Dalkir, K. (2005) mengutip dari Nonaka & Takeuchi (1995) dalam buku yang berjudul “The knowledge creating company” menyatakan bahwa pengetahuan merupakan cara efektif berinovasi meruih kesuksesan, pendapat ini mengatakan bahwa faktor kunci keberhasilan masyarakat Jepang dalam berinovasi adalah manajemen pengetahuan. Skema dibawah ini adalah model manajemen pengetahuan yag dikemukakan oleh Nonaka & Takeuci.

Gambar 2.3 Model manajemen pengetahuan Nonaka & Takeuchi, 1995

Sumber Journal Lireratur Review about Knowledge SECI tahun 2007

Gambar tersebut menjelaskan tentang model manajemen pengetahuan menurut Nonaka & Takeuchi yang biasa disebut dengan teori SECI. Franc & Harvey (2012) pada penelitiannya dengan menggunakan metode studi kasus yang mengadopsi aktivitas transfer pengetahuan mengungkapkan bahwa transfer pengetahuan explicit yaitu transfer pengetahuan mudah ditransfer tanpa kehilangan integritas contohnya (aturan, prosedur, dll). Akan tetapi pendapat Bhardwaj & Monin (2006) dengan mengumpulkan cerita dari delapan profesional sumber daya manusia yang bekerja di delapan organisasi berkembang dengan pengetahuan yang berbeda di Selandia Baru menyatakan bahwa tacit merupakan latar belakang pengetahuan untuk menafsirkan dan mengembangkan pengetahuan explicit.

Pendapat dari Wiig (1993) dalam buku yang berjudul “Knowledge Management Foundation” juga mengemukakan bahwa yang mendorong perusahaan secara efektif adalah pengetahuan, serta pendapat dari Haslinda & Sarinah (2009) dalam penelitiannya yang berjudul “A Review of Knowledge Management Models”

melakukan kajian secara kritis berbagai model manajemen

pengetahuan model, diperoleh bahwa proses manajemen pengetahuan dapat digunakan untuk mendorong dan meningkatkan pengembangan pengetahuan suatu organisasi.

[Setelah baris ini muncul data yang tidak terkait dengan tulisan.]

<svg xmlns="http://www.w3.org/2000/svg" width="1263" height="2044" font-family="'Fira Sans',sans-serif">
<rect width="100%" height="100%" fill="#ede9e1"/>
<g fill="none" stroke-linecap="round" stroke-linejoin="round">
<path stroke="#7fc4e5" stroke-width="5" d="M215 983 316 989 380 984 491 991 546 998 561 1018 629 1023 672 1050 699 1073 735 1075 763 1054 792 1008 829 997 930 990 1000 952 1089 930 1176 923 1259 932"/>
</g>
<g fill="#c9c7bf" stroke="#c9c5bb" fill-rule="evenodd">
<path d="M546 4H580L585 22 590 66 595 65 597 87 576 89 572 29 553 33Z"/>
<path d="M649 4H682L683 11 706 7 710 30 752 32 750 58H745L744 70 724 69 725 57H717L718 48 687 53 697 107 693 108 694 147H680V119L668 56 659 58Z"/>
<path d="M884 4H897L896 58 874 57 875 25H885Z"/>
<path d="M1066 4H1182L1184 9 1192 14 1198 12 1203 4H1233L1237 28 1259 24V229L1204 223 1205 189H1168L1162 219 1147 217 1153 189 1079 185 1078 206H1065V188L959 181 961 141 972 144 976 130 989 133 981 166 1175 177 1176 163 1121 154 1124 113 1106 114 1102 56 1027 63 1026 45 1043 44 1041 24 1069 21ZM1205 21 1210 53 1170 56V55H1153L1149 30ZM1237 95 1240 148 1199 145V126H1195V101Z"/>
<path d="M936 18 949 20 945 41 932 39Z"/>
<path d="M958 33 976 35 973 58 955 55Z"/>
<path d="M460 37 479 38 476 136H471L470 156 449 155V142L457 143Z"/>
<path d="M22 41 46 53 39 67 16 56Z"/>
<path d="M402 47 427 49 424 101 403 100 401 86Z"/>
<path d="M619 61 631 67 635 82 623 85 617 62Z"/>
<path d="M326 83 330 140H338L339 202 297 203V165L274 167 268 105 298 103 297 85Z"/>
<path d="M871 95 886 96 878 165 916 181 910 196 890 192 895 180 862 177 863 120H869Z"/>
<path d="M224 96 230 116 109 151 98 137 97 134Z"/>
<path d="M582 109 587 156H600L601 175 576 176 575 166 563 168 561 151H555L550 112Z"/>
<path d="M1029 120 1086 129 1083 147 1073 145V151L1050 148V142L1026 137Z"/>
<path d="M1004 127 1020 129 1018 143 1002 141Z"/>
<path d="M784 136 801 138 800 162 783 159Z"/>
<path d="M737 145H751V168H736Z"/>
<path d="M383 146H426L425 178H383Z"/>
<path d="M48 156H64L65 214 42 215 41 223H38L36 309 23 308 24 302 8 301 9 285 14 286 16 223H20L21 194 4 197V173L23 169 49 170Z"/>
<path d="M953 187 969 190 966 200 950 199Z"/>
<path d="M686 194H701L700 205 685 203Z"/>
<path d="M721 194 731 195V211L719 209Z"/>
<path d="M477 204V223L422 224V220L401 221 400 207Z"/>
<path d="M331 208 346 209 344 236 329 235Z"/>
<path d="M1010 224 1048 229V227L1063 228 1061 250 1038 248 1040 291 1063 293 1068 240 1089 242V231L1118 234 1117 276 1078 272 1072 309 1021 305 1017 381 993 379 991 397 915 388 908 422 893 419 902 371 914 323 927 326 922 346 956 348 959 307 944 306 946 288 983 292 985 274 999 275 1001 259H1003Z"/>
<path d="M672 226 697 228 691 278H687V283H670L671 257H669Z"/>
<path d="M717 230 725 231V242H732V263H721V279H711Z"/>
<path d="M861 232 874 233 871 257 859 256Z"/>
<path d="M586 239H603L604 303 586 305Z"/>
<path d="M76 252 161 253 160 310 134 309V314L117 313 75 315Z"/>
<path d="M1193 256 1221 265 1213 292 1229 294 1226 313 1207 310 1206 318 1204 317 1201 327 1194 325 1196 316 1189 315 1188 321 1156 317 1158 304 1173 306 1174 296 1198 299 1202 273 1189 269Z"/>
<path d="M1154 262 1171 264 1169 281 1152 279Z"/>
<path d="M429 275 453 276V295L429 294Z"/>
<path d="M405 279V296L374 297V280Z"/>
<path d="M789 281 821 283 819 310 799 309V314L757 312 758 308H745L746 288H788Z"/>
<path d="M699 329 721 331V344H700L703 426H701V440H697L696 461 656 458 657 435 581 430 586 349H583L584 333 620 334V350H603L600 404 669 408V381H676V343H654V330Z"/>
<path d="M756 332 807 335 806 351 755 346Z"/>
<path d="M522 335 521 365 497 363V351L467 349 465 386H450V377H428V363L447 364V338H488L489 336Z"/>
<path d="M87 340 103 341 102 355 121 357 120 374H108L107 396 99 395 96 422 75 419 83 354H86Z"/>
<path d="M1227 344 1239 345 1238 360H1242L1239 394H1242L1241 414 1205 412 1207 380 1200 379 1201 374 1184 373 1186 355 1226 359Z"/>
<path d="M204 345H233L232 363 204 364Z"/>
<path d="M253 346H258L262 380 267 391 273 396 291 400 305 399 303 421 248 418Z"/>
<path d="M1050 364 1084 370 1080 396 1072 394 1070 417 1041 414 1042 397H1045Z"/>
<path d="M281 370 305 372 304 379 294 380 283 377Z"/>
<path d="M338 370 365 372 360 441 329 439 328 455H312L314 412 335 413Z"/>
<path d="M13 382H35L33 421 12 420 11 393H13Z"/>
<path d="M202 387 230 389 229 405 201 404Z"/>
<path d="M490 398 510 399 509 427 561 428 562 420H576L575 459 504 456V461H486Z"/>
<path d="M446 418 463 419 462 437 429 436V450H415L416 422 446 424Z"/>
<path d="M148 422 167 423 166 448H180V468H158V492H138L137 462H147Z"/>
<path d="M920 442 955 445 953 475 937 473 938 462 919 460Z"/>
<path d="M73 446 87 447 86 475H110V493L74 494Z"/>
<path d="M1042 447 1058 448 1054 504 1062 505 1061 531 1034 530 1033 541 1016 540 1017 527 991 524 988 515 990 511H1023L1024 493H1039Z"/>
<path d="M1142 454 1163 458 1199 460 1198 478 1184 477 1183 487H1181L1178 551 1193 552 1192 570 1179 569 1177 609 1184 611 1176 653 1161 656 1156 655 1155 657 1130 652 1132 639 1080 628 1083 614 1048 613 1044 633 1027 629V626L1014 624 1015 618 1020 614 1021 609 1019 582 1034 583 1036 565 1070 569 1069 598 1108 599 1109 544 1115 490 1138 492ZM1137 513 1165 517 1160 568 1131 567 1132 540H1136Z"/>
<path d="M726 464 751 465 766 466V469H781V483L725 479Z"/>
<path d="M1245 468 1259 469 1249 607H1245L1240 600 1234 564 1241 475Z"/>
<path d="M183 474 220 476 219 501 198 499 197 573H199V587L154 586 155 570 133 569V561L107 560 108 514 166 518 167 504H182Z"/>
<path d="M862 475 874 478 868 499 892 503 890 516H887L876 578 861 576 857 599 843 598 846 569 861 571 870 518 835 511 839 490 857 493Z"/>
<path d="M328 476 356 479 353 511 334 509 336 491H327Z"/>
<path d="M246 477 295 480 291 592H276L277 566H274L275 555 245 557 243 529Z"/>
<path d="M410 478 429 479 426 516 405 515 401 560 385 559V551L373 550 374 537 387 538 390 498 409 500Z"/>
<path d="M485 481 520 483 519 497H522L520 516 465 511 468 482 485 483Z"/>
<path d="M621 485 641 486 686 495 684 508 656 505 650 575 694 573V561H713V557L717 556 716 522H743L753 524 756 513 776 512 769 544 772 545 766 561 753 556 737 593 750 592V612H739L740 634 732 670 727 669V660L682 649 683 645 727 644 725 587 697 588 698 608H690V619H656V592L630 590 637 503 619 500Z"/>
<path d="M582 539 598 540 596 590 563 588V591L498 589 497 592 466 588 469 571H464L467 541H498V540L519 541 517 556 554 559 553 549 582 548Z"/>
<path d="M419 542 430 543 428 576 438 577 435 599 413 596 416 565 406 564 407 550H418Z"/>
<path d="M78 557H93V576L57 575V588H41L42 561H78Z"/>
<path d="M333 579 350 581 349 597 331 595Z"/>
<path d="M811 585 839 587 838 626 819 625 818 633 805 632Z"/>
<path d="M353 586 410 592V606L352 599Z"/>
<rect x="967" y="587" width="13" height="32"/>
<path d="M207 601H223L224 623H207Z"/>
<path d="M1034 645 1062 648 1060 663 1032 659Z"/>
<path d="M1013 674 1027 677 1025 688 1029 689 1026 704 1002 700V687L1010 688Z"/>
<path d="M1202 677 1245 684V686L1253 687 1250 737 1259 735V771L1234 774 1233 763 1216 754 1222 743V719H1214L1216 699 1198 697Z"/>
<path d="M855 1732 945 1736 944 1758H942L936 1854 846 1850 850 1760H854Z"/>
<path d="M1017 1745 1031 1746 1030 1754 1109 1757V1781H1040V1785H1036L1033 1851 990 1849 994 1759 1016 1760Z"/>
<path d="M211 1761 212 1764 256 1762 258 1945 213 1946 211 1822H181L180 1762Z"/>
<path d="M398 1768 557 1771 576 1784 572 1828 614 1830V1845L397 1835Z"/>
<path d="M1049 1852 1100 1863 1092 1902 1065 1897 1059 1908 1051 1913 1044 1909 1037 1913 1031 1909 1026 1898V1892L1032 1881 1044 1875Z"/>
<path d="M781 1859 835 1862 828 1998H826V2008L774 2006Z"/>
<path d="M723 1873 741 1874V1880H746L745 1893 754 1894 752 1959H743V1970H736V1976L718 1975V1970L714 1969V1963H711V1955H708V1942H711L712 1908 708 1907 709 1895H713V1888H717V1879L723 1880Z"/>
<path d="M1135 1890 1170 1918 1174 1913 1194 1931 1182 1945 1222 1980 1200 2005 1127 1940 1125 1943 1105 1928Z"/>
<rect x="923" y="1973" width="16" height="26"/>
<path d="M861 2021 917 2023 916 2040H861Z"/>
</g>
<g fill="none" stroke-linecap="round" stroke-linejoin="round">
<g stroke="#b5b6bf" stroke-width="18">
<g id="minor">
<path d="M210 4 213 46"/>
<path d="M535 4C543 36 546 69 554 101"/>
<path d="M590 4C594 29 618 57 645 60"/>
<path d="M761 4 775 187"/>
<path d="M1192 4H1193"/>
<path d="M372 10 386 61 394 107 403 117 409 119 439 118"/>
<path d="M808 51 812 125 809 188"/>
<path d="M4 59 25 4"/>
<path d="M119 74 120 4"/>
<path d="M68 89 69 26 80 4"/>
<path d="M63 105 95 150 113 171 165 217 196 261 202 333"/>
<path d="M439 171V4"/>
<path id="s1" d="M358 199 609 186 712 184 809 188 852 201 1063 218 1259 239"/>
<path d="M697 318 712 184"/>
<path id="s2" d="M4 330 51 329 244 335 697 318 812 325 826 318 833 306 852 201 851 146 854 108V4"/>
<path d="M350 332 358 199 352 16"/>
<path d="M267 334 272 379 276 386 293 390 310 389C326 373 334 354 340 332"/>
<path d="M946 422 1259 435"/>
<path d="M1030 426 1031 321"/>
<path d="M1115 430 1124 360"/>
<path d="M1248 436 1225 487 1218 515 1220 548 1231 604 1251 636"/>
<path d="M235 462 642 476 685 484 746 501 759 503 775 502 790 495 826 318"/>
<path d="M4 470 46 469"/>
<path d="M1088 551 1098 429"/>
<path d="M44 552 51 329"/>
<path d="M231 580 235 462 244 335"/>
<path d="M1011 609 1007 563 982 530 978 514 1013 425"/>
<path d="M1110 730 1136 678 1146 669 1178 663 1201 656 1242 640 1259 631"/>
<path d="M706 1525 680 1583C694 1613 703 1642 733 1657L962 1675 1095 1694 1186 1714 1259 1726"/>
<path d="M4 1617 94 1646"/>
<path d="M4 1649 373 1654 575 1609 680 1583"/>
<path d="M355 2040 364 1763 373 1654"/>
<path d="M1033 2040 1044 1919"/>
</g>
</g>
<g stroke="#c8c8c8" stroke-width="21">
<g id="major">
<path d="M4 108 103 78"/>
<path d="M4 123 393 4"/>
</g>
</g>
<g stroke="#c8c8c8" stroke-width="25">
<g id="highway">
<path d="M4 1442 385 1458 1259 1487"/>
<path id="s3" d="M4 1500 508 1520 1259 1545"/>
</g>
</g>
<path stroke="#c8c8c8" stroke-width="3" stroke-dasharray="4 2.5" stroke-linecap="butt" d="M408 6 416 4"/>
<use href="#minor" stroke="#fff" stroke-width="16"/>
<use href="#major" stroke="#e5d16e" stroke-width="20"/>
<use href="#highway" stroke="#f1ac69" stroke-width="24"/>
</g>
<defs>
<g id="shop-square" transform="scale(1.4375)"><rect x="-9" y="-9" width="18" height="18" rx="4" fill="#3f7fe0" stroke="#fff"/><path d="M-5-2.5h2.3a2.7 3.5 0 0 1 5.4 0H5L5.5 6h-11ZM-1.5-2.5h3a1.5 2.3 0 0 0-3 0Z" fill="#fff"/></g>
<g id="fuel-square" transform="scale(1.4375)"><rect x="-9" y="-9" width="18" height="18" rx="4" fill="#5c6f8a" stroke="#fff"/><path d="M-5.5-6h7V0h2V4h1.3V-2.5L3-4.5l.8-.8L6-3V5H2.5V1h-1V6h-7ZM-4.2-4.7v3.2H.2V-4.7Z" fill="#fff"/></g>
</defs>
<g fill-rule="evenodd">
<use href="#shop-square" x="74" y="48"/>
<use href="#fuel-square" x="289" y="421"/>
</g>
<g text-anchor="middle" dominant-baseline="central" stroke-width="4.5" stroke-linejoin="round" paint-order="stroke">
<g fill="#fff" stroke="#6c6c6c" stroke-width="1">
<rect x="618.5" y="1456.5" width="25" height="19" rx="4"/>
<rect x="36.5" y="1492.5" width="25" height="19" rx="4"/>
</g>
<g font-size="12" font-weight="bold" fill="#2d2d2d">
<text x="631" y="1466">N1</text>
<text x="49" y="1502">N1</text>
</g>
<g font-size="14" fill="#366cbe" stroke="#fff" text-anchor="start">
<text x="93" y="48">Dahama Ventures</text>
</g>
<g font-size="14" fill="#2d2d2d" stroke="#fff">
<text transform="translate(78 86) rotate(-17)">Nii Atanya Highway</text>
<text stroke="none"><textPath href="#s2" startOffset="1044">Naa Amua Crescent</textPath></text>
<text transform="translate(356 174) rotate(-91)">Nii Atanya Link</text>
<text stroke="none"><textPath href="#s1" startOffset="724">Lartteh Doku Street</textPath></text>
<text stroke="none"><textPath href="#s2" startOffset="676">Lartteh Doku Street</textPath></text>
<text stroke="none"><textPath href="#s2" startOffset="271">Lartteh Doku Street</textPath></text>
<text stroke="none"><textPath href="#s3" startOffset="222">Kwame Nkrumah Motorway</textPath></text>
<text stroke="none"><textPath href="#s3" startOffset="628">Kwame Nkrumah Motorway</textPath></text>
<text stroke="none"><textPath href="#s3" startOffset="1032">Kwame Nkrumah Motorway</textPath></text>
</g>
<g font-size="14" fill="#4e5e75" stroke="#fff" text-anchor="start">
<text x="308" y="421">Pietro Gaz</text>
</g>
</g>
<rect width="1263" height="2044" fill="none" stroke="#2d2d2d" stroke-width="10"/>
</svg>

Transfer pengetahuan dapat dilakukan baik secara tacit maupun explicit.

Marlina (2015) dalam penelitiannya yang berjudul ”Journal Factors Affecting Low Incident Reporting”, melakukan penelitian tentang faktor-faktor yang mempengaruhi rendahnya pelaporan insiden pada instalasi farmasi RSUD Ngudi Waluyo Wlingi menyatakan bahwa pengetahuan adalah domain yang sangat penting dalam membentuk tindakan, sikap, dan tingkah laku seseorang.

Pengetahuan merupakan sistem pendidikan dan dengan pengetahuan akan memberikan pemahaman. Rendahnya pemahaman akan berpengaruh terhadap kesiapan manajer keperawatan. Selaras dengan Astuty (2015) penelitian kuantitatif dengan Unit analisis adalah bank umum swasta nasional di Sumatera Utara berjumlah 34 dan responden penelitian adalah manajer bidang akuntansi dan keuangan menyatakan bahwa besarnya pengaruh penegtahuan manajer tentang sistem informasi manajamen terhadap gaya penggunaan informasi manajemen.

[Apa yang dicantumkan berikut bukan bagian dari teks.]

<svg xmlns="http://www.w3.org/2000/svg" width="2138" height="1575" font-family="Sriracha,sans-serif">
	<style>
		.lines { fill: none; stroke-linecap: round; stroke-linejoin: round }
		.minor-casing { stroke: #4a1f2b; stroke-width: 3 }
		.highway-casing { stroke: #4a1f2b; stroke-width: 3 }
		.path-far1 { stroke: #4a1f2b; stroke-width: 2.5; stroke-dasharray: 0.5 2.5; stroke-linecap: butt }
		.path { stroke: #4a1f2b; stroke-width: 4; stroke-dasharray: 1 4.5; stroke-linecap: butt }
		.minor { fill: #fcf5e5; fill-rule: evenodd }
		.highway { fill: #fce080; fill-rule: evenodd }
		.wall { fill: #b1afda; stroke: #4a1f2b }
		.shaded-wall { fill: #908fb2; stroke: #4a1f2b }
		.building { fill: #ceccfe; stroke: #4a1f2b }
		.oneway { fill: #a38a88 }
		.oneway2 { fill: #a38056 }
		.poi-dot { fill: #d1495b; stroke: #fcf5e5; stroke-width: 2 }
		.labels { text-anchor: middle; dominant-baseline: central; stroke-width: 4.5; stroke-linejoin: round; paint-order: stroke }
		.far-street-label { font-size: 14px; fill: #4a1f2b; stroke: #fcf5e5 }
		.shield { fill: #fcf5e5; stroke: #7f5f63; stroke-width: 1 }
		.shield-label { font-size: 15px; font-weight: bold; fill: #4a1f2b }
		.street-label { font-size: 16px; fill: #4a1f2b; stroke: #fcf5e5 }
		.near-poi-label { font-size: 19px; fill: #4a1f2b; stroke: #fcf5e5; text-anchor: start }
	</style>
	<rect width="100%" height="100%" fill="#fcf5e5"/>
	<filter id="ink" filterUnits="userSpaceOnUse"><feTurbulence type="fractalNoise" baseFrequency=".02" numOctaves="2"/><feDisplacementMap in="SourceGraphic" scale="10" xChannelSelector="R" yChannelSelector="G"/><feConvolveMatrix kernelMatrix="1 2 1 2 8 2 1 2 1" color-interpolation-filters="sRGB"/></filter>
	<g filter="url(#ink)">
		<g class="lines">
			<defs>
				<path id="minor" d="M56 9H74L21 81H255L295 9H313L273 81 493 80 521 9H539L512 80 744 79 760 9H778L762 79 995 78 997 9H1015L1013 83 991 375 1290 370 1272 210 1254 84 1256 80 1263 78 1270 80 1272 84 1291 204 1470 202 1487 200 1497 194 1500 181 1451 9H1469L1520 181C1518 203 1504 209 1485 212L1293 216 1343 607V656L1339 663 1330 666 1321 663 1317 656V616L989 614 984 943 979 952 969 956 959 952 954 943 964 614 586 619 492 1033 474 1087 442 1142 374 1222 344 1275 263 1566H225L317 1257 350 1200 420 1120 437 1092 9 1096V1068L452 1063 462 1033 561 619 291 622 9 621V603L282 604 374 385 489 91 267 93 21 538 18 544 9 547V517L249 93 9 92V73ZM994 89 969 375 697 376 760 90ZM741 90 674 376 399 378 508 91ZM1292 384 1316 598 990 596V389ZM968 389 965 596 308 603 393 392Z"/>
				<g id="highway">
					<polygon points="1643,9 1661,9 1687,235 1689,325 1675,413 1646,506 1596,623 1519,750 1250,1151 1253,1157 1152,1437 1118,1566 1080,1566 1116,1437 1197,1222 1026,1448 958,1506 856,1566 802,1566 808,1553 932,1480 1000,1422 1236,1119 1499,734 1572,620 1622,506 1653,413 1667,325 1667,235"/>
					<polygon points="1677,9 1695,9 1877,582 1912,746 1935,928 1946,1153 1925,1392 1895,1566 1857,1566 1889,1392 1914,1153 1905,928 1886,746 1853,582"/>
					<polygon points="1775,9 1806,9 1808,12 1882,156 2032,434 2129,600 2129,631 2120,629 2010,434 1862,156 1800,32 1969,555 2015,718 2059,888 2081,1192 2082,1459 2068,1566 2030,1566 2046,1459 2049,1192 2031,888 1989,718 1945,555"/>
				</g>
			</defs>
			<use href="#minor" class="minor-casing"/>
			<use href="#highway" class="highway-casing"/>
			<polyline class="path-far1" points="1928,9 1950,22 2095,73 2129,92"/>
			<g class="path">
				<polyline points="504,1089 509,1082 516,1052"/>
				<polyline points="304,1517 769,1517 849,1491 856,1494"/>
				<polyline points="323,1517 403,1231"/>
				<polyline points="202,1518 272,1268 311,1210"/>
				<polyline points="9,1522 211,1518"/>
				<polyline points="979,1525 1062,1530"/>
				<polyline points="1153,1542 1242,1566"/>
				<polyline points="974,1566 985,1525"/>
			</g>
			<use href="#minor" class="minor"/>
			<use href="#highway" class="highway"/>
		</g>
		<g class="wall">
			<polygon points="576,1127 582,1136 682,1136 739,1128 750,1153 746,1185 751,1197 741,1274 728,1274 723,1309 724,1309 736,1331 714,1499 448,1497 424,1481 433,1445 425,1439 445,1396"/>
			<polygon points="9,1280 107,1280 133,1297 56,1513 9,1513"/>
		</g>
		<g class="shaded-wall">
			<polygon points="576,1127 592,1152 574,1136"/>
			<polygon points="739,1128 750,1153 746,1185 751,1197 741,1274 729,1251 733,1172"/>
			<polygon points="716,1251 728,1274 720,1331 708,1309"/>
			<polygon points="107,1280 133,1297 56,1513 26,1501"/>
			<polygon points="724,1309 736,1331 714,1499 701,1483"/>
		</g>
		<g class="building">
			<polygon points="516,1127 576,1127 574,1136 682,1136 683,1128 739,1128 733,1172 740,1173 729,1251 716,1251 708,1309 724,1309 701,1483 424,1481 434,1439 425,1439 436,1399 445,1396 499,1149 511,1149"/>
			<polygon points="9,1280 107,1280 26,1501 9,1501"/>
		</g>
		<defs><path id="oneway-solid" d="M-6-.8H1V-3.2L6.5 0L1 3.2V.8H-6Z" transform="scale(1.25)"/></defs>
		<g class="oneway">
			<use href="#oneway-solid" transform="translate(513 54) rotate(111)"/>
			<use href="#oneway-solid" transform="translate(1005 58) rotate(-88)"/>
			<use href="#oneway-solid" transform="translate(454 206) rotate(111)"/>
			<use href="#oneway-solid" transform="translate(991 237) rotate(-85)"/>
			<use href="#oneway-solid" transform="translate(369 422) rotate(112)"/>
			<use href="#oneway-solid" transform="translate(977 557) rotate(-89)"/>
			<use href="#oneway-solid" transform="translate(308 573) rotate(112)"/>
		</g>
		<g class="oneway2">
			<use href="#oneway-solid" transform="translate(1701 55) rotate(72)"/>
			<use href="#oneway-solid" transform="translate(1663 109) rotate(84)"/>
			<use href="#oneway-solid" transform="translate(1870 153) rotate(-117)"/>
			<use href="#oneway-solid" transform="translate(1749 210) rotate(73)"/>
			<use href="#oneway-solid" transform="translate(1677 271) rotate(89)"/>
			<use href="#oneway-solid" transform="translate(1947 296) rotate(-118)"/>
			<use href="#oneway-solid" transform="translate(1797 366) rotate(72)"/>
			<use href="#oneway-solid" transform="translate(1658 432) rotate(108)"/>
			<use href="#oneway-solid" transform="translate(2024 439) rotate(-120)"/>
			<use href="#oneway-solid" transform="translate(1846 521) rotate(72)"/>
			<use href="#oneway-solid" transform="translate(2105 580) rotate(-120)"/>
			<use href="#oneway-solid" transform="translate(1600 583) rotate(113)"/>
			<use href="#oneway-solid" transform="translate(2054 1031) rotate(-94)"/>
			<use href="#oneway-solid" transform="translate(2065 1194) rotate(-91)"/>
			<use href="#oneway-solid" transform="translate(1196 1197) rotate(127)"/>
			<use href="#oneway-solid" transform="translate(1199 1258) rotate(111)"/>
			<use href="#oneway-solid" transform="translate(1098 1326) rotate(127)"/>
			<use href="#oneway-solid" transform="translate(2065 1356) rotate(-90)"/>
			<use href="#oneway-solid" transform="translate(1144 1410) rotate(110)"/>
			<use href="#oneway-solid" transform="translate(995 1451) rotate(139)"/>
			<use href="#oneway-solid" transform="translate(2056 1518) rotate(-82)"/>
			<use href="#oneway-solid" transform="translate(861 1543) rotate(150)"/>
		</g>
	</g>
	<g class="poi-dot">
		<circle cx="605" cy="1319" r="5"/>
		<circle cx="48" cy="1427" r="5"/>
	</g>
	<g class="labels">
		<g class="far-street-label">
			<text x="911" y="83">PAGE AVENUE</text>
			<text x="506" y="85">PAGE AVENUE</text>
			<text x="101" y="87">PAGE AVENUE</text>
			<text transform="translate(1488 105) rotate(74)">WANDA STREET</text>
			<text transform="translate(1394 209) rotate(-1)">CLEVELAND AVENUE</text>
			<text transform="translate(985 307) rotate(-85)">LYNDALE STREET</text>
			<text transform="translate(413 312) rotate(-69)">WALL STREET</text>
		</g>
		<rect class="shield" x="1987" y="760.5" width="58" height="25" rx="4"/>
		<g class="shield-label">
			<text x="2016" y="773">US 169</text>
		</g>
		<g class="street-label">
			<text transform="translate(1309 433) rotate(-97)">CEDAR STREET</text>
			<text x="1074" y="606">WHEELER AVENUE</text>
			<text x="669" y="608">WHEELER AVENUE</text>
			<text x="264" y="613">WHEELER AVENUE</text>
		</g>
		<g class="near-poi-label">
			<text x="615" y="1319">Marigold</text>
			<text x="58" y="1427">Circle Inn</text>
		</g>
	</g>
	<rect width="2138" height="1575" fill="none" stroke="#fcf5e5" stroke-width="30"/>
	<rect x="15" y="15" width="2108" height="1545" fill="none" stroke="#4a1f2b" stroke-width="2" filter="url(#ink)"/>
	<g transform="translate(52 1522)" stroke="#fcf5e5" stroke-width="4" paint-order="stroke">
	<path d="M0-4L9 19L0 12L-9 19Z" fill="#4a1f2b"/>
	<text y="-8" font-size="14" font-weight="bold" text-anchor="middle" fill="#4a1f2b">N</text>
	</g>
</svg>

Pengetahuan adalah hasil penginderaan manusia, atau hasil tahu seseorang terhadap suatu objek dari indra yang dimilikinya (Notoadmodjo, 2012). Tingkat pengetahuan dalam Kholid dan Notoadmodjo (2012) ada 6 tingkat yaitu:

2.12.1.1 Tahu (Know)

Tahu adalah mengingat kembali memori yang telah ada sebelumnya setelah mengamati sesuatu.

2.12.1.2 Memahami (Compreshension)

Memahami adalah suatu kemampuan untuk menjelaskan tentang suatu objek yang diketahui dan diinterprestasikan secara benar.

2.12.1.3 Aplikasi (Aplication)

Aplikasi adalah suatu kemampuan untuk mempraktekkan materi yang sudah dipelajari pada kondisi sebenarnya atau nyata.

2.12.1.4 Analisis (Analysis)

Analisis adalah kemampuan menjabarkan atau menjelaskan suatu objek atau materi tetapi masih di dalam struktur organisasi tersebut dan masih ada kaitannya satu dengan yang lainnya.

2.12.1.5 Sintesis (Synthesis)

Sintesis adalah suatu kemampuan menghubungkan bagian-bagian di dalam suatu bentuk keseluruhan yang baru.

2.12.1.6 Evaluasi (Evaluation)

Evaluasi adalah pengetahuan untuk melakukan penilaian terhadap suatu materi atau objek.

2.12.2 Kebijakan rumah sakit

Menurut Swanburg (2000) dalam buku “Pengantar Kepemimpinan dan Manajemen Keperawatan” menyatakan bahwa kebijakan sebagai suatu pernyataan yang umum dan luas dari tindakan yang diharapkan yang digunakan sebagai petunjuk untuk membuat keputusan manajerial atau untuk mengawasi tindakan bawahannya.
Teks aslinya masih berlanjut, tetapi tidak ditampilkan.